TASKS AND EXERCISES:
**1.** In the MiMo-V2-Flash usage guide, swap "MoE" for "Mixture-of-Experts" and write out everything from "Introduction¶" down to "reducing inference costs.".
**2.** Please extend the MiMo-V2-Flash usage guide, picking up right after its last sentence.

TEXT SECTION:
::::

MiMo-V2-Flash Usage Guide¶

Introduction¶

MiMo-V2-Flash is a MoE language model with 309B total parameters and 15B active parameters. Designed for high-speed reasoning and agentic workflows, it utilizes a novel hybrid attention architecture and Multi-Token Prediction (MTP) to achieve state-of-the-art performance while significantly reducing inference costs.

Installing vLLM¶

NVIDIA¶

uv venv
source .venv/bin/activate
uv pip install vllm --torch-backend auto

AMD¶

Note: The vLLM wheel for ROCm requires Python 3.12, ROCm 7.0, and glibc >= 2.35. If your environment does not meet these requirements, please use the Docker-based setup as described in the documentation. Supported GPUs: MI300X, MI325X, MI355X

uv venv
source .venv/bin/activate
uv pip install vllm --extra-index-url https://wheels.vllm.ai/rocm/

Running MiMo-V2-Flash¶

run TP like this:

NVIDIA¶

vllm serve XiaomiMiMo/MiMo-V2-Flash \
    --host 0.0.0.0 \
    --port 9001 \
    --seed 1024 \
    --served-model-name mimo_v2_flash \
    --tensor-parallel-size 4 \
    --trust-remote-code \
    --gpu-memory-utilization 0.9 \
    --generation-config vllm

AMD¶

export VLLM_ROCM_USE_AITER=0
vllm serve XiaomiMiMo/MiMo-V2-Flash \
    --served-model-name mimo_v2_flash \
    --tensor-parallel-size 4 \
    --trust-remote-code \
    --gpu-memory-utilization 0.9 \
    --generation-config vllm

run Tool Call like this:

vllm serve XiaomiMiMo/MiMo-V2-Flash \
    --host 0.0.0.0 \
    --port 9001 \
    --seed 1024 \
    --served-model-name mimo_v2_flash \
    --tensor-parallel-size 4 \
    --trust-remote-code \
    --gpu-memory-utilization 0.9 \
    --tool-call-parser qwen3_xml \
    --reasoning-parser qwen3 \
    --generation-config vllm

run DP/TP/EP like this:

vllm serve XiaomiMiMo/MiMo-V2-Flash \
    --host 0.0.0.0 \
    --port 9001 \
    --seed 1024 \
    --served-model-name mimo_v2_flash \
    --data-parallel-size 2 \
    --tensor-parallel-size 4 \
    --enable-expert-parallel \
    --trust-remote-code \
    --gpu-memory-utilization 0.9 \
    --generation-config vllm

You can set --max-model-len to preserve memory. --max-model-len=65536 is usually good for most scenarios and max is 128k.

::::

ENTRIES SUPPLIED:
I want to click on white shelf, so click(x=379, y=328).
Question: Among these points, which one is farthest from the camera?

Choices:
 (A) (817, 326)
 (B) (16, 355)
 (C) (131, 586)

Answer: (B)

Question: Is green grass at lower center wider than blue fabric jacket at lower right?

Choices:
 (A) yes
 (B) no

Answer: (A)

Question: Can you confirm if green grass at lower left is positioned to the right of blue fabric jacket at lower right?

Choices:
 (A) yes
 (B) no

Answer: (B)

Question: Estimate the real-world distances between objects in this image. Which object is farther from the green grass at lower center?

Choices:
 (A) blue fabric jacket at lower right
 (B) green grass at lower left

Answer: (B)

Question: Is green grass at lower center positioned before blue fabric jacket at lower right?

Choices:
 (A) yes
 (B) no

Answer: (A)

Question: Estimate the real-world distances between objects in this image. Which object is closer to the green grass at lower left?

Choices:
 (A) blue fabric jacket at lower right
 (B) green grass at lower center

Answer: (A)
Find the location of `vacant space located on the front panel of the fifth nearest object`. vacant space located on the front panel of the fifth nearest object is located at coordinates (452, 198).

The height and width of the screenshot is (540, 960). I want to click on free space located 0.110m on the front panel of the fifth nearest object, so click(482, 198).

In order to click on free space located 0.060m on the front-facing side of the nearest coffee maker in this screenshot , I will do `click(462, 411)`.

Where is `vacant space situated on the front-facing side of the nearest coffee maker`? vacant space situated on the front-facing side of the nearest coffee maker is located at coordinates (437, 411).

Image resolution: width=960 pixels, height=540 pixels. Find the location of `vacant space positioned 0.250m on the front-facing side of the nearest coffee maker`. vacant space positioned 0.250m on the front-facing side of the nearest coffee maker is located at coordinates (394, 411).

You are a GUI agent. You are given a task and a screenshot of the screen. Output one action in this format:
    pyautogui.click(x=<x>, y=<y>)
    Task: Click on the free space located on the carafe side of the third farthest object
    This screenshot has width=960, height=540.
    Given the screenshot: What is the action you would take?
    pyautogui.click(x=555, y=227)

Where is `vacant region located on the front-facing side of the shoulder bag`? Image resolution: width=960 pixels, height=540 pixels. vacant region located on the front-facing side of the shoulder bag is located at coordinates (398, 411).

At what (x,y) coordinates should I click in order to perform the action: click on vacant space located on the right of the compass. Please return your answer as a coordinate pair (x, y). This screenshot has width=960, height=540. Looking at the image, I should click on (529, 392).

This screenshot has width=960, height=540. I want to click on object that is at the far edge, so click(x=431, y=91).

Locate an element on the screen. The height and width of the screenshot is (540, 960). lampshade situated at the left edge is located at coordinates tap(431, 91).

::::

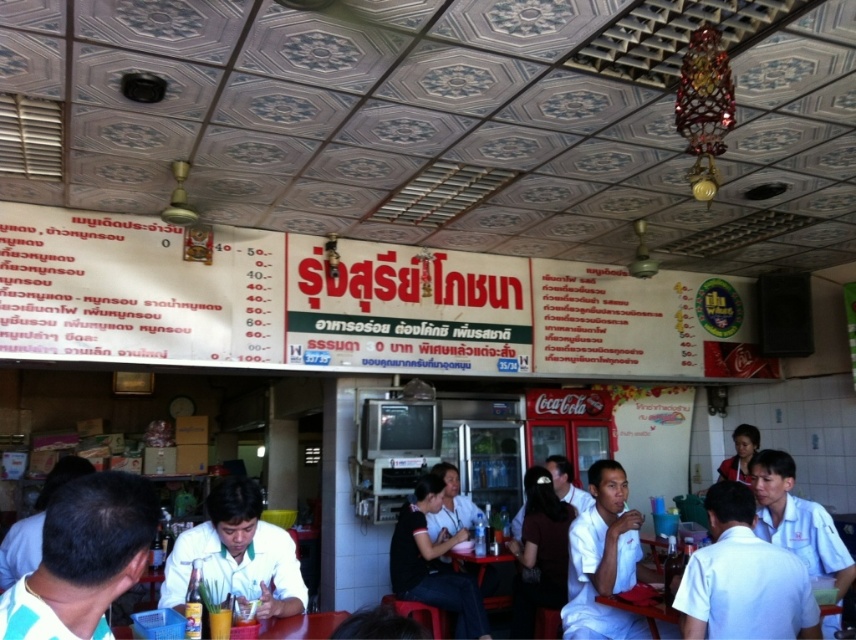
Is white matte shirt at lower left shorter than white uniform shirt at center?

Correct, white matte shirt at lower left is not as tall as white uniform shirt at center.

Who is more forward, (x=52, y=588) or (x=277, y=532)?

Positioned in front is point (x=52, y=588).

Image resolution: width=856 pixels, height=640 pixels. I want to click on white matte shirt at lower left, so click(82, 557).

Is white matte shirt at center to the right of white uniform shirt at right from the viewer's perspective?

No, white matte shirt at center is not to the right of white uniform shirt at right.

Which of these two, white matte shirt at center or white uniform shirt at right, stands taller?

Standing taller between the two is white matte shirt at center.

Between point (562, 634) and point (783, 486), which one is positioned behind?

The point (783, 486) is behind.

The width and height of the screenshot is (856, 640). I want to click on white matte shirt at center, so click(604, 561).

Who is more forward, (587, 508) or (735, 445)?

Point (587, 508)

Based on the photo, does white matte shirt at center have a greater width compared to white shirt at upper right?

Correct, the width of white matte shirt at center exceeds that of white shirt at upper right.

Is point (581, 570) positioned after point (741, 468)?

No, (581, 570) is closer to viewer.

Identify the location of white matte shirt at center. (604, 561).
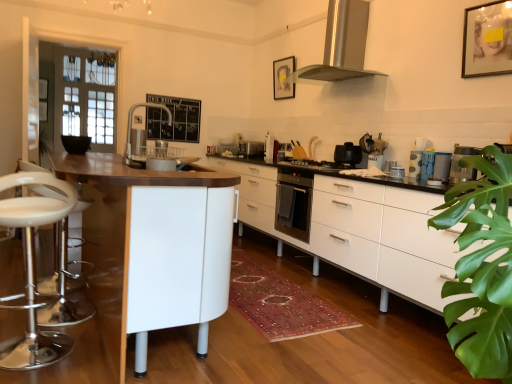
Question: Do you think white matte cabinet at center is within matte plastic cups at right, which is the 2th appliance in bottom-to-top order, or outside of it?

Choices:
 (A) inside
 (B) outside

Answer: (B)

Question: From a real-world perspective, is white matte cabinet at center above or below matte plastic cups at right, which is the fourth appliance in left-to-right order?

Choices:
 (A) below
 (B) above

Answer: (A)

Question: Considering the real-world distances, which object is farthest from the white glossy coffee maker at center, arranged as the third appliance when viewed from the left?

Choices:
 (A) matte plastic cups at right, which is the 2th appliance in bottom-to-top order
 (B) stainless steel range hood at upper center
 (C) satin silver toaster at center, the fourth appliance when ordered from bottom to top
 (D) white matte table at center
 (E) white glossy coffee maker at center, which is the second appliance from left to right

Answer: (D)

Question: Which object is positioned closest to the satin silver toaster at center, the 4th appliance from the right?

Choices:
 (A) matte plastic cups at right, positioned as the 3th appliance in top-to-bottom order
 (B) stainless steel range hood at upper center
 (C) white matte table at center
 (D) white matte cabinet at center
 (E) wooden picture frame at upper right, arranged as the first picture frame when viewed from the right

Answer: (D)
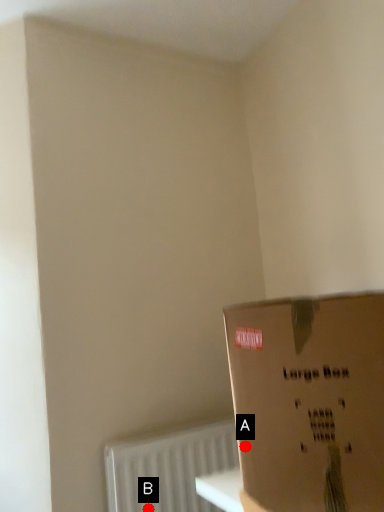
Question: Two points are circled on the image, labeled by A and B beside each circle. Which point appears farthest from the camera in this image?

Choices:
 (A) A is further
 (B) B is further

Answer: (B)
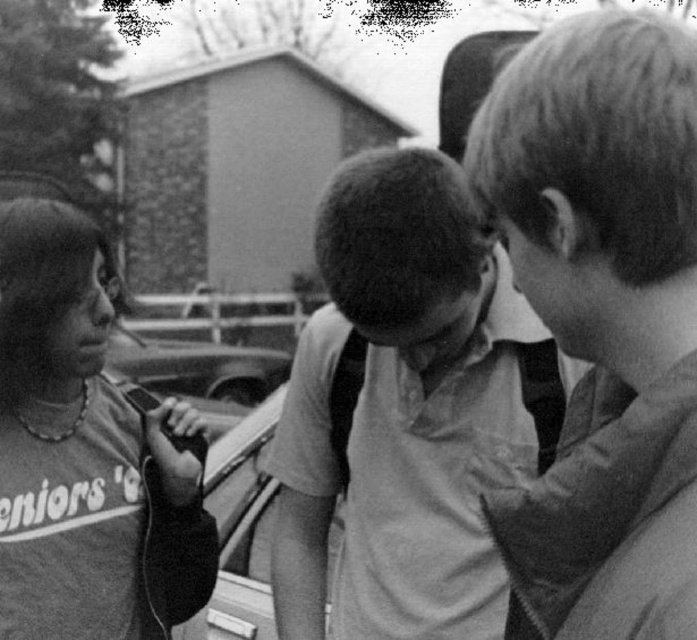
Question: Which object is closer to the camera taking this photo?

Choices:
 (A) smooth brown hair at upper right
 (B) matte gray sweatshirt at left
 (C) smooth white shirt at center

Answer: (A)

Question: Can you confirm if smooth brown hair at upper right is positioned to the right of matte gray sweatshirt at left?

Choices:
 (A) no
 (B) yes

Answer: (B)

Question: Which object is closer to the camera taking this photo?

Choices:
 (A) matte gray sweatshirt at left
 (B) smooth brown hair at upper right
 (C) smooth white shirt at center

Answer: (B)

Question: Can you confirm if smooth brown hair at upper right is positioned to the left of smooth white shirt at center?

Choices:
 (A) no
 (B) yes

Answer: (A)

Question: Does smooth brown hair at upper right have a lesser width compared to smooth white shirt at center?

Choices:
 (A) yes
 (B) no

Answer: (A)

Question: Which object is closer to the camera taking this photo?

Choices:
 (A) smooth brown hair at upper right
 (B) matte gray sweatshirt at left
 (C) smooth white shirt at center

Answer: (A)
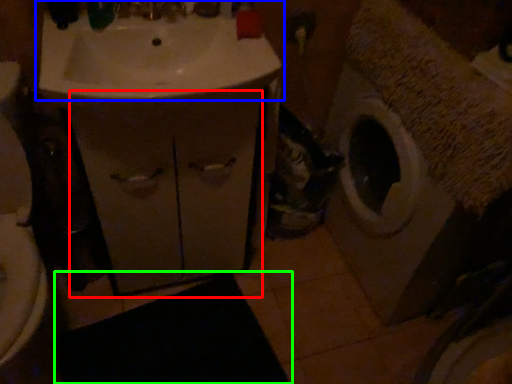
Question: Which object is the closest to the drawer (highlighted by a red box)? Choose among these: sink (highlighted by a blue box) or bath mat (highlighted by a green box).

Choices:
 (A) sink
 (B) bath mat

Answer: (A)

::::

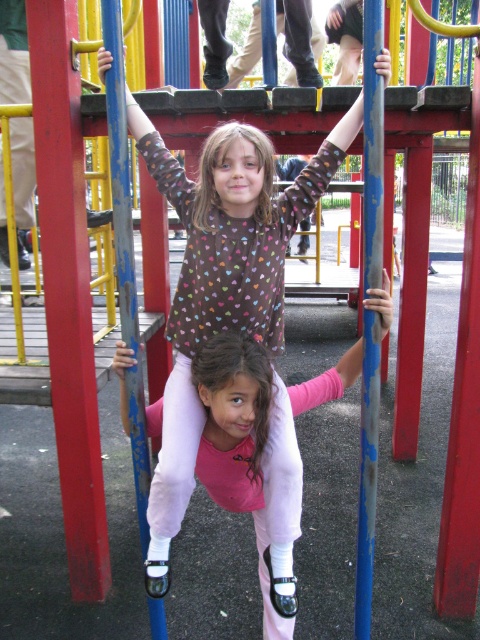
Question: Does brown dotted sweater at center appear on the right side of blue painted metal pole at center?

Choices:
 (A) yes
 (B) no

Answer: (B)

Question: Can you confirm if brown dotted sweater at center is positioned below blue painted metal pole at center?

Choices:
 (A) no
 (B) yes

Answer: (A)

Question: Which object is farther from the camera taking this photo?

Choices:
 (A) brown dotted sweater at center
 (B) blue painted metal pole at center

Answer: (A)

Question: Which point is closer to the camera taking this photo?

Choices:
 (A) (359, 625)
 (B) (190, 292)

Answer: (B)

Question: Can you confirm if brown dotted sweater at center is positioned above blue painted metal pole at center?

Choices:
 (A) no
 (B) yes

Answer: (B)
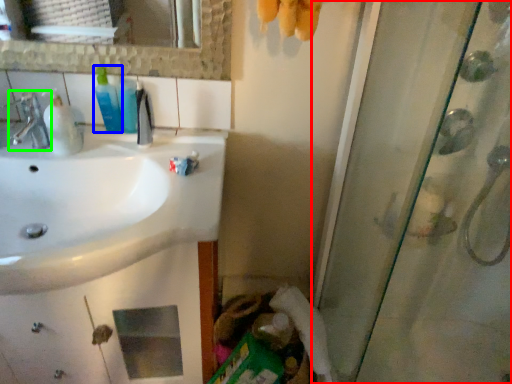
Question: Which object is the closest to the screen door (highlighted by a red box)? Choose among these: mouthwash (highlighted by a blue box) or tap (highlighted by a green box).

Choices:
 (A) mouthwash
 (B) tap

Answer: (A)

::::

ANSWERS TO THE TASKS:
**1.**
Introduction¶

MiMo-V2-Flash is a Mixture-of-Experts language model with 309B total parameters and 15B active parameters. Designed for high-speed reasoning and agentic workflows, it utilizes a novel hybrid attention architecture and Multi-Token Prediction (MTP) to achieve state-of-the-art performance while significantly reducing inference costs.

**2.**
You can set --max-num-batched-tokens to balance throughput and latency, higher means higher throughput but higher latency. --max-num-batched-tokens=32768 is usually good for prompt-heavy workloads. But you can reduce it to 16k and 8k to reduce activation memory usage and decrease latency.
vLLM conservatively uses 90% of GPU memory, you can set --gpu-memory-utilization=0.95 to maximize KVCache.
Make sure to follow the command-line instructions to ensure the tool-calling functionality is properly enabled.

curl Example¶

You can run the following curl command:

curl -X POST http://localhost:9001/v1/chat/completions \
    -H "Content-Type: application/json" \
    -d '{
        "model": "mimo_v2_flash",
        "messages": [
            {
                "role": "user",
                "content": "Hello MiMo!"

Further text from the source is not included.